A: Washington, District of Columbia, United States, B: Manhattan, New York, New York, United States
"Economic Quality Control of Manufactured Product, published by American physicist, engineer and statistician Walter Andrew Shewhart of Bell Labs in "Bell System Technical Journal IX, No. 2 (April, 1930) 364-89, and its expansion in book form entitled Economic Control of Quality of Manufactured Product issued by Shewhart in 1931, represent the first publications on statistical quality control in manufacturing.

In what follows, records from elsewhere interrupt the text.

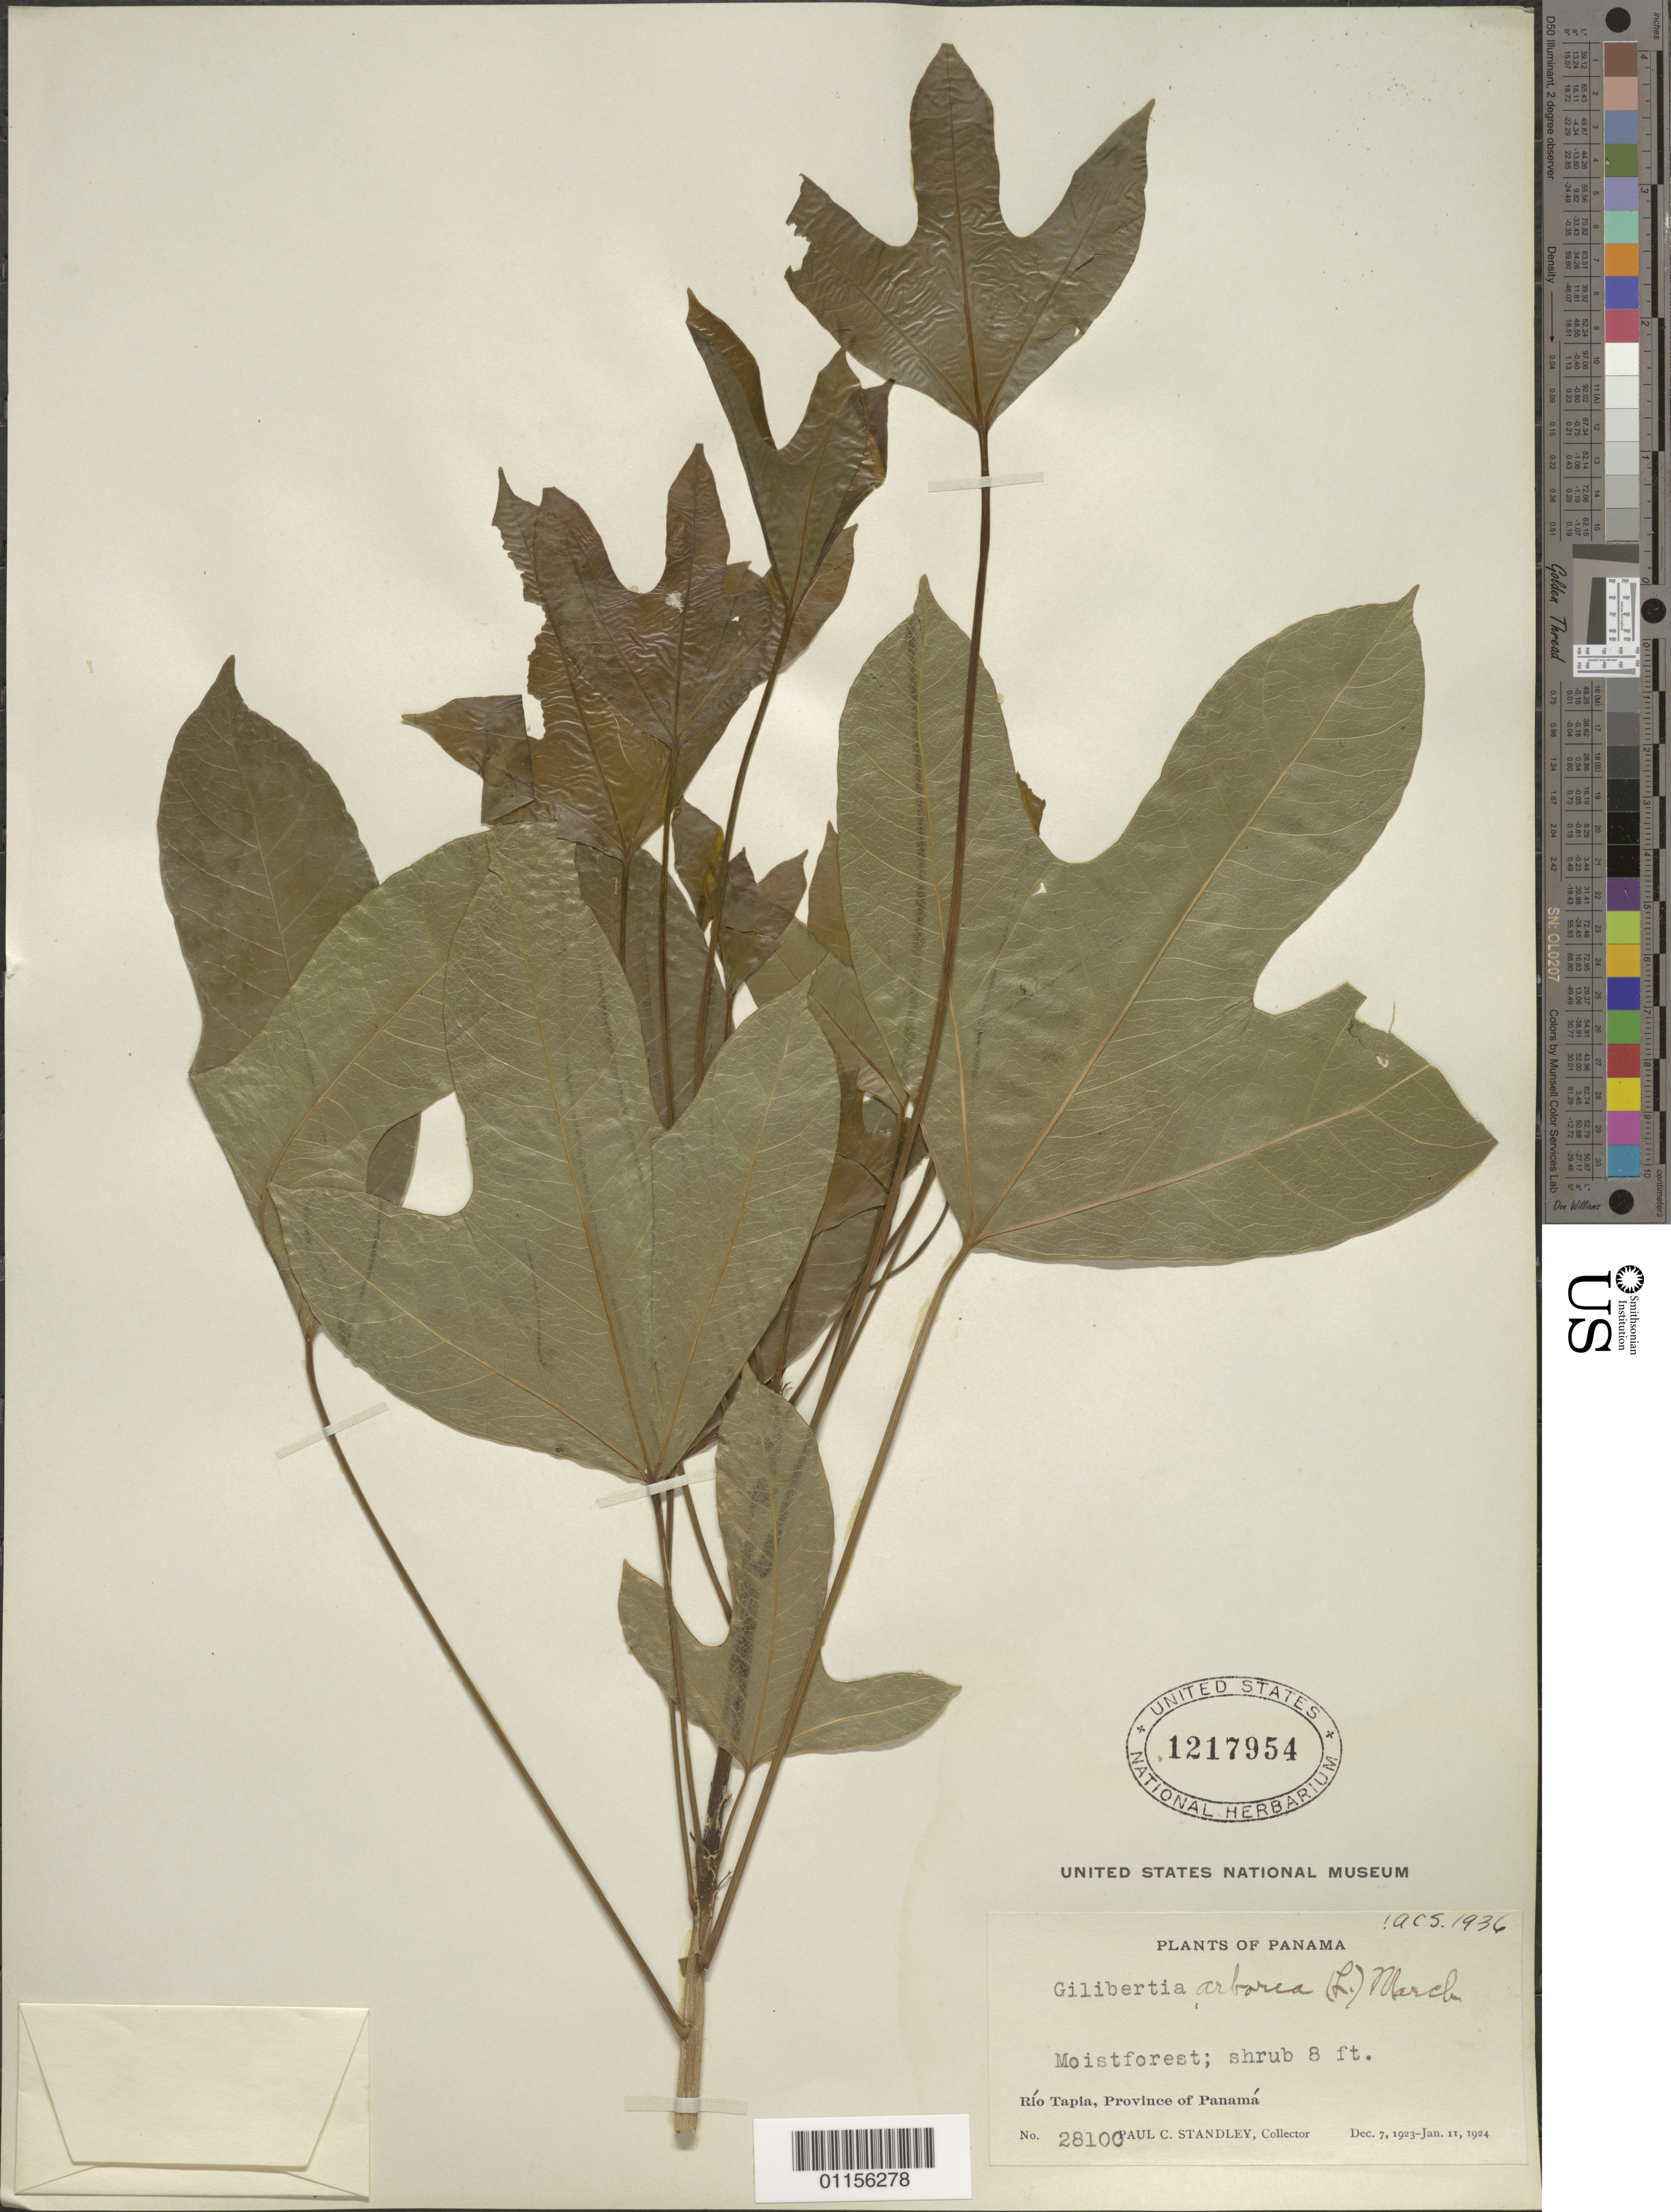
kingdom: Plantae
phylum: Tracheophyta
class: Magnoliopsida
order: Apiales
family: Araliaceae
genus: Dendropanax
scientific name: Dendropanax arboreus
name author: (L.) Decne. & Planch.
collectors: P. C. Standley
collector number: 28100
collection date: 1923-12-07/1924-01-11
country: Panama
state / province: Panamá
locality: Rio Tapia.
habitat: Moist forest, shrub.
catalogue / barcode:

"Shewhart framed the problem in terms of assignable-cause and chance-cause variation and introduced the control chart as a tool for distinguishing between the two. Shewhart stressed that bringing a production process into a state of statistical control, where there is only chance-cause variation, and keeping it in control, is necessary to predict future output and to manage a process economically. Dr. Shewhart created the basis for the control chart and the concept of a state of statistical control by carefully designed experiments. While Dr. Shewhart drew from pure mathematical statistical theories, he understood data from physical processes never produce a 'normal distribution curve' (a Gaussian distribution, also commonly referred to as a 'bell curve'). He discovered that observed variation in manufacturing data did not always behave the same way as data in nature (Brownian motion of particles). Dr. Shewhart concluded that while every process displays variation, some processes display controlled variation that is natural to the process, while others display uncontrolled variation that is not present in the process causal system at all times" (Wikipedia article on Walter A. Shewhart, accessed 01-08-2013).
In 1939 Shewhart issued Statistical Method from the Viewpoint of Quality Control . . . With the editorial assistance of W. Edwards Deming. Strangely the book was published in Washington, D.C. by The Graduate School of the Department of Agriculture. Shewhart and Deming's book was the first work to extend the principles of statistical quality control in industry to the wider realms of science and statistical inference. Shewhart “extended the applications of statistical process control to the measurement processes of science, and stressed the importance of operational definitions of basic quantities in science, industry and commerce . . . [Statistical Method] has profoundly influenced statistical methods of research in the behavioral, biological, and physical sciences, and in engineering” (Dictionary of Scientific Biography).
In July 2014 a 21-minute radio interview with Deming was available from the Internet Archive at this link. Thanks to John F. Ptak for this reference.
Shewhart’s long and fruitful collaboration with the physicist, statistician and consultant W. Edwards Deming began in 1938. It involved work on productivity during World War II and Deming’s championship of Shewhart’s ideas in Japan from 1950 onwards, which was “the catalyst that gave birth to Japan’s industrial efficiency and emphasis on highest attainable quality of manufactured products” (Dictionary of Scientific Biography). Only after Japan successfully adopted Deming's ideas, and set higher standards for manufacturing, did competition motivate American manufacturers to aggressively implement statistical quality control in the United States.